Mosima kemudian memaparkan sebuah solusi untuk mencegah praktik-praktik dehumanisasi identitas yang berkepanjangan. Sebagai seseorang yang memiliki identitas non-Eropa, kita harus bisa meyakinkan kesadaran diri untuk tidak terlalu tergantung pada hegemoni Barat seperti ideologi, imperialisme, dan kolonialisme. Membentuk pemikiran dekolonial menjadi solusi lain untuk dapat mencegah dehumanisasi identitas kita.  

“Pemikiran dekolonial sangatlah penting karena memiliki fase-fase tertentu,” tuturnya. 

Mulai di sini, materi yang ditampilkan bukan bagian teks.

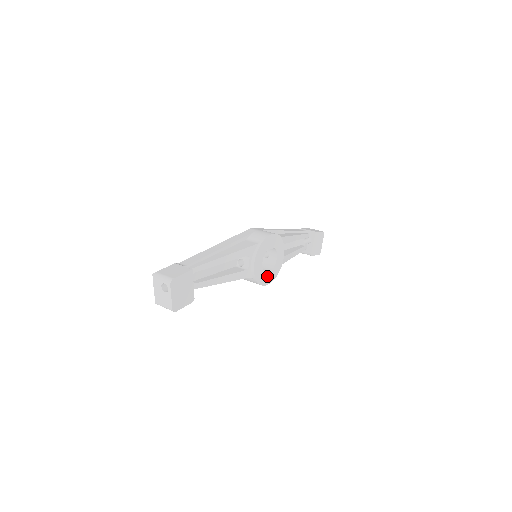
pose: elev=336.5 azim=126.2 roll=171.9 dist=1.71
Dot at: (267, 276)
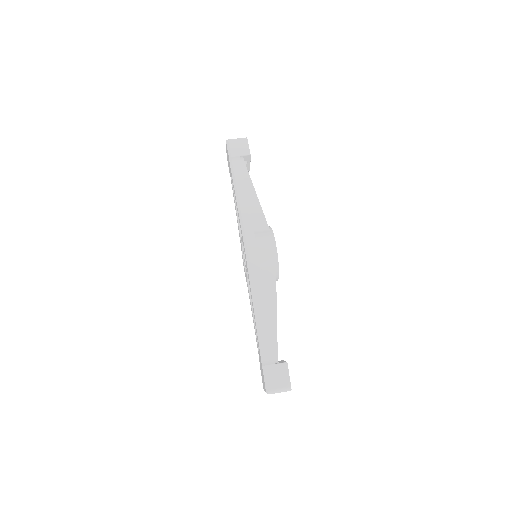
Dot at: occluded
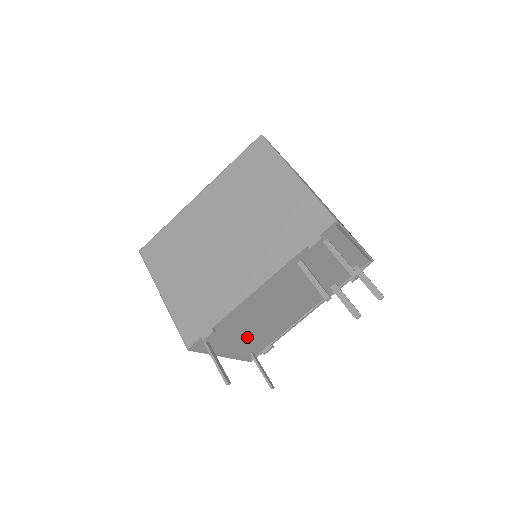
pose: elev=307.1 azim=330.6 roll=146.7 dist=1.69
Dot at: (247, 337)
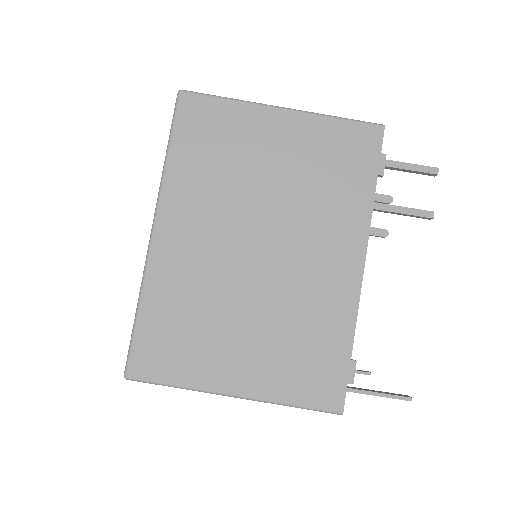
Dot at: occluded
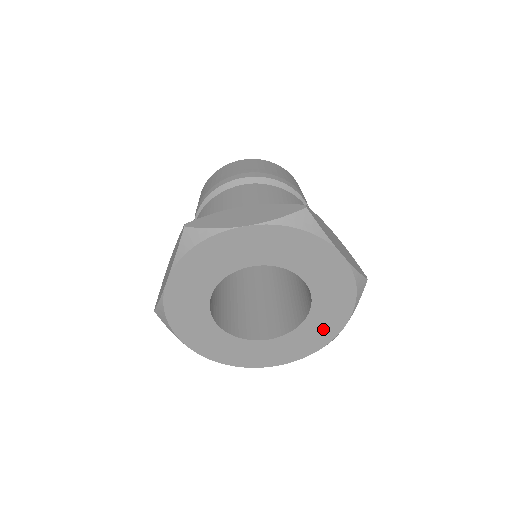
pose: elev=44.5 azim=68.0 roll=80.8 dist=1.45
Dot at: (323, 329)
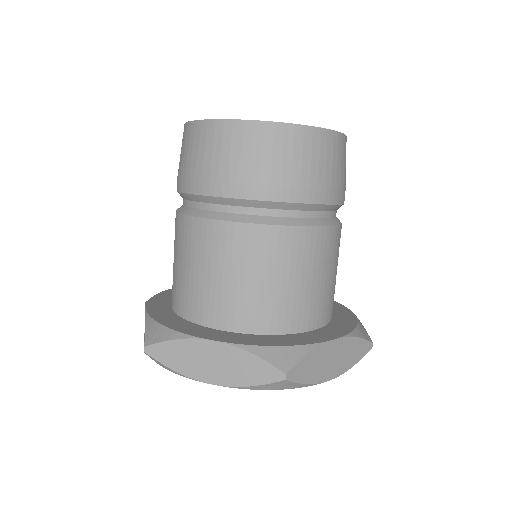
Dot at: occluded
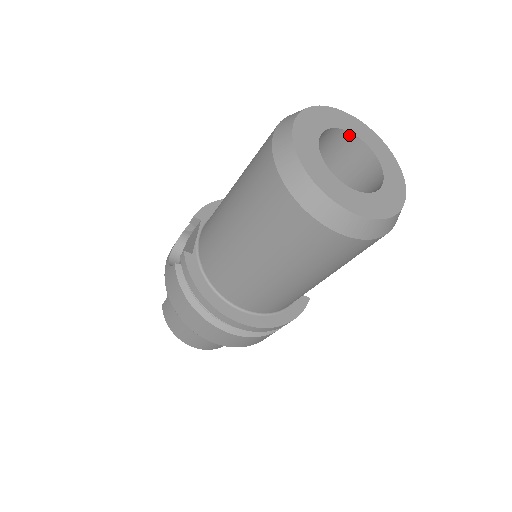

Sementara itu, Gerard Whelan, SJ dari Universitas Gregoriana, Roma, menampilkan makalah berjudul “Toward A World Cultural Community, The Contribution of Robert M. Doran” yang menyodorkan sebelas proposal. Salah satunya, penekanan pada subjektivitas yang bersifat dialektis antara batin dan fisik, seni kehidupan yang berada di tengah-tengah rasionalitas dan estetika, serta dialektika yang juga sejalan dengan kebudayaan dan struktur sosial yang ada.  

Di hari kedua, seminar diisi dengan diskusi kelompok yang melibatkan lebih dari 100 orang peserta yang mayoritas adalah mahasiswa. Kita dapat menyimak ulang seluruh paparan pembicara, berikut diskusinya, di akun Youtube Unpar

Selain pemaparan materi dan diskusi, seminar internasional “Re-imagining Identity” juga diisi dengan beberapa penampilan mahasiswa Unpar, mulai dari Listra, Paduan Suara Mahasiswa (PSM), hingga mahasiswa Integrated Arts (IA).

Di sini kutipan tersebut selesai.